Marina, Awilda, Paula, Sanna, Nuria, Irma et les autres :
Des jeunes filles à la mère à l’enfant…
« Seul le visage… »
« J’ai rêvé ma vie dans le corps d’une felle. »Femme »est un mot bien assemblé, le nom de tout ce qui s’assemble, fait corps et vient au monde. Le nom de ce qui n’est pas mémoire. Le nom de celle qui d’un rien tombe enceinte. Le nom de ce qui souffre chaque fois qu’il se sépare. Un nom courbe qui arrondit le temps. Le nom de la terre même qui nous porte, de l’eau où nous aimons nager et de l’air que nous respirons. Femme : celle qui de toute chose fait un enfant. »
JEAN-MICHEL MAULPOIX/ L’INSTINCT DE CIEL
Au fil des lectures, j’ai aimé découvrir que JAUME PLENSA aime la poésie et notamment BAUDELAIRE. Ce fut donc l’occasion de relire en partie ce poète afin de comprendre quels poèmes auraient pu l’inspirer.
Mais consciente comme ANDRÉE CHEDID que
« Derrière le visage et le geste
Les êtres taisent leur réponse
Et la parole alourdie
De celles qu’on ignore ou qu’on tait
Devient Trahison
Je n’ose parler des hommes je sais si
Peu de moi… »
J’ai laissé libre cours à mon imagination qui s’est chargée de faire le vagabondage entre divers poètes qui auraient pu aussi inspirer JAUME PLENSA. Certains poèmes m’ont accompagnée, ont resurgi à maintes occasions de hasard ou de rencontres même éphémères comme celui-ci :
Mon rêve familier
Je fais souvent ce rêve étrange et pénétrant
D’une femme inconnue, et que j’aime, et qui m’aime
Et qui n’est, chaque fois, ni tout à fait la même
Ni tout à fait une autre, et m’aime et me comprend.
VERLAINE
Mais de BAUDELAIRE, j’ai choisi sans hésiter :
À une passante
La rue assourdissante autour de moi hurlait.
Longue, mince, en grand deuil, douleur majestueuse,
Une femme passa, d’une main fastueuse
Soulevant, balançant le feston et l’ourlet;
Agile et noble, avec sa jambe de statue.
Moi, je buvais, crispé comme un extravagant,
Dans son œil, ciel livide où germe l’ouragan,
La douceur qui fascine et le plaisir qui tue.
Un éclair… puis la nuit! — Fugitive beauté
Dont le regard m’a fait soudainement renaître,
Ne te verrai-je plus que dans l’éternité?
Ailleurs, bien loin d’ici! trop tard! jamais peut-être!
Car j’ignore où tu fuis, tu ne sais où je vais,
Ô toi que j’eusse aimée, ô toi qui le savais!
◇ ◇ ◇ ◇ ◇
## Consigne de travail A
Dans le texte sur Jaume Plensa et la poésie, quel poème de Baudelaire est retenu sans hésitation ?
## Consigne de travail B
Réécrivez l'ensemble des enregistrements en remplaçant « 事実 » par « 真実 », sans rien changer d'autre. Omettez les images dans votre réponse.
Le texte et les enregistrements n'ont aucun rapport entre eux.

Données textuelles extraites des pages
◇ ◇ ◇ ◇ ◇
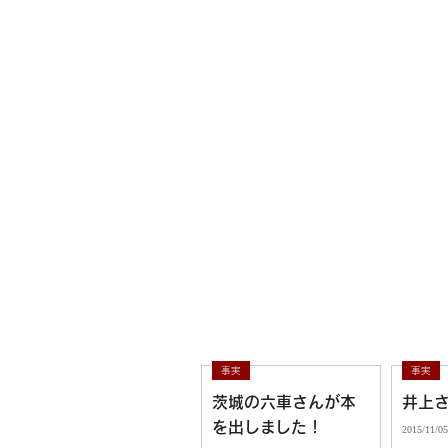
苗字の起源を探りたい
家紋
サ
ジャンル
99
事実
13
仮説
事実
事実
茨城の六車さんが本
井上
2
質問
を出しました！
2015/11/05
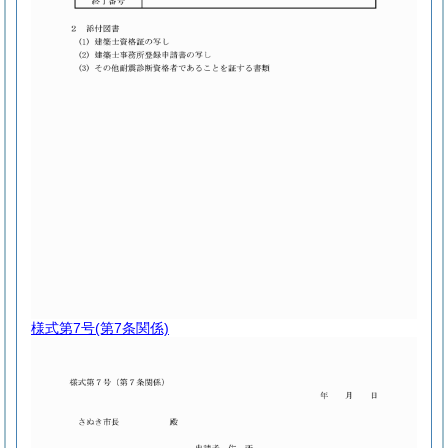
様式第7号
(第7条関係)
◇ ◇ ◇ ◇ ◇
## Réponse à la consigne A
« À une passante ».

## Réponse à la consigne B
苗字の起源を探りたい
家紋
サ
ジャンル
99
真実
13
仮説
真実
真実
茨城の六車さんが本
井上
2
質問
を出しました！
2015/11/05
様式第7号
(第7条関係)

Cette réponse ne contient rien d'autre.